Any thoughts or advice?

Posted

It sounds like the classic signs of cold feet. You're pulling at straws to find a reason not to do this. Sit down with your g/f and talk it out, see if you can't get some clarity about what your reservations are.

 

If after this, you're honestly not committed, don't continue down this course. You'll only hurt both of you more.

Posted

I think that this may be your insecurities getting the worst of you... you say when you guys see guys that she never flirts.. that right there should be a HUGE indicator of her position with you. I think that maybe you should slow things down.. have you thought about maybe just moving in together and waiting for the engagement.. maybe if you take one step at a time you won't be sooo overwelhmed.

 

One other thing.. just because she has been with so many guys does NOT mean that she will cheat on you.. maybe she's met the one guy in her life that is for her... definatly don't be afraid of this.. she hasn't cheated on you yet right?? This could be a huge regret.. in 15 years she could still be faithful... I think the saying goes somethin like this...

"Better to have loved and lost than to never to have loved at all...."

Posted

I think it's a combo of things.

 

I think the wondering if you two are compatible is a result of moving from a short-term, have fun together attitude, to more of a 'life-long' out look toward the relationship. Like buying a car... for lack of a better example.. My friends car is the bomb to drive... I might think about buying it in a hypothetical kind of way and how cool that'd be, but faced with it in reality, I think I'd take a good hard look at all the things wrong with it and decide if the car is actually compatible with my life.

 

I think that's kind of what's happening to you right now.

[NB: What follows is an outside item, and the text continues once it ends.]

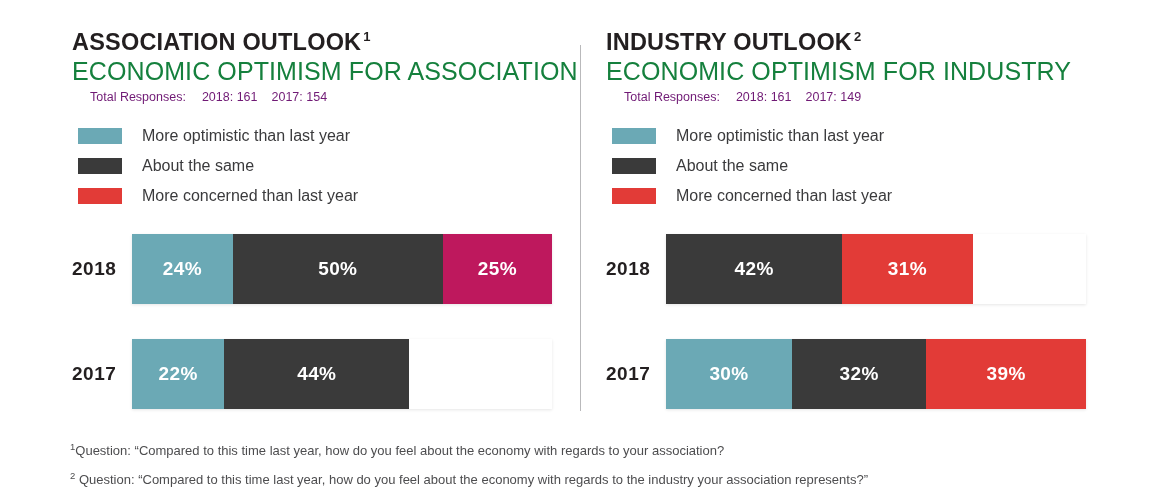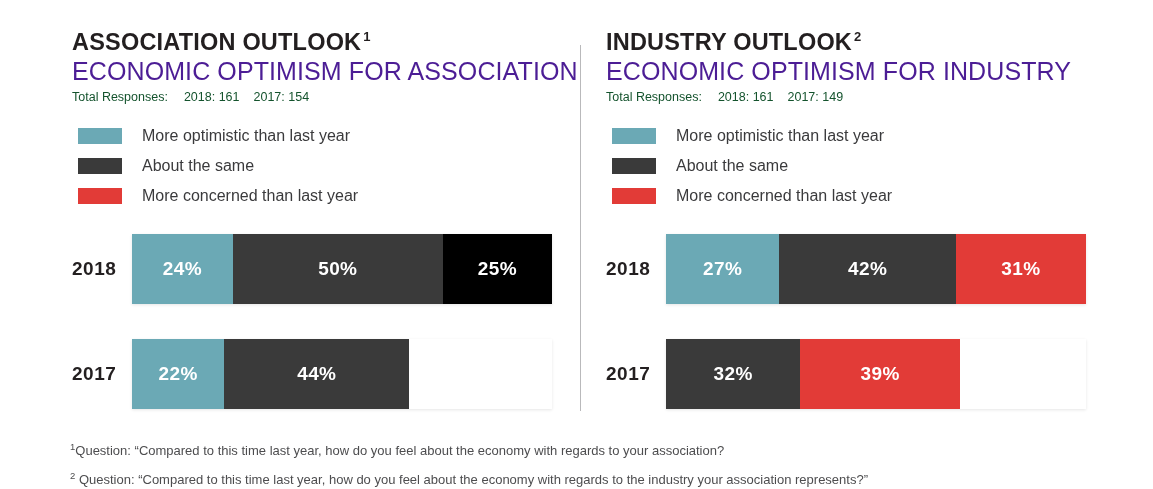"ECONOMIC OPTIMISM FOR ASSOCIATION" .subtitle { color: #4c1d95 -> #15803d }
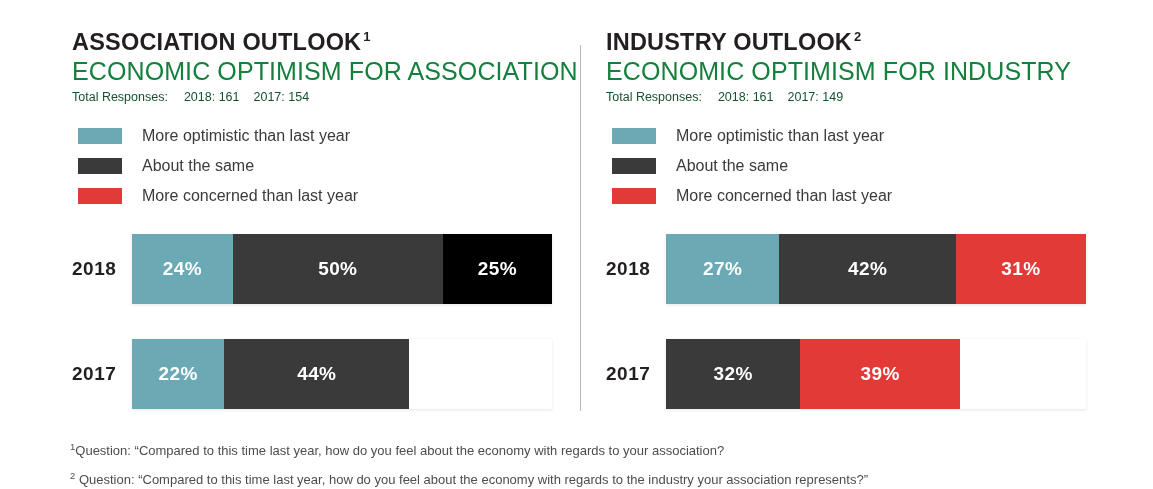"Total Responses: 2018: 161 2017:" .responses { color: #14532d -> #701a75; left: 0 -> 18px }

The idea of being together long term is pleasing, but now that the reality is to make the decision.. I think you're starting to wonder if the idea is really compatible with your life and what you want.

 

Second issue I think you're dealing with is the "other experiences" your girl has had. It could be that in the past it didn't bother you quite so much because you had the option of in the future experiencing as much or more as your girl has. It was an option, and you chose not to take it, but the option still existed. Engagment is giving up that option of ever having those experiences in the future. You lose the ability to change your mind in the future. Having a choice to change your mind is worth a great deal, and you'll be losing that if you get married. So I could see why you would be jealous of what your girlfriend had. You not only missed that the opportunity in the past, but you're giving up your option to have that in the future. It could make a person feel resentful.

 

I guess, if I were in your shoes.. I'd try to break the issues into smaller parts, and attempt to resolve what you can. Then build off of that. Right now I think you see an incredibly complex issue and its overwhelming to you.

Posted

Word of advice:

 

Please settle this conflict of jealousy over the fact that she had more sexual partners then you...BEFORE you get married!

 

I have a friend who has had many partners and her husband had a few. After they got married, he found a journal that mentioned some of the guys she slept with. He got extremely jealous after reading it and is totally using it against her. She regrets even keeping the journal and forgot she even had it. But, it definately did have a HUGE impact on their marriage....and not for the better. Now he is so insecure that he thinks she is gonna cheat on him. But, these were all men from BEFORE she even met him! She was in serious relationships with pretty much all of them. She has told him numerous times that she is happy with him and would NEVER cheat. But that insecurity is there....and now they are headed for divorce. He brings that up everytime they fight.. Its a lost cause.

 

So before you marry this woman and settle down with it, you should definately decide whether or not you can deal with this fact. If you can get over it, do so and drop it. IF you can't, then I wouldn't rush into anything w/ her. It will come back to haunt you later on.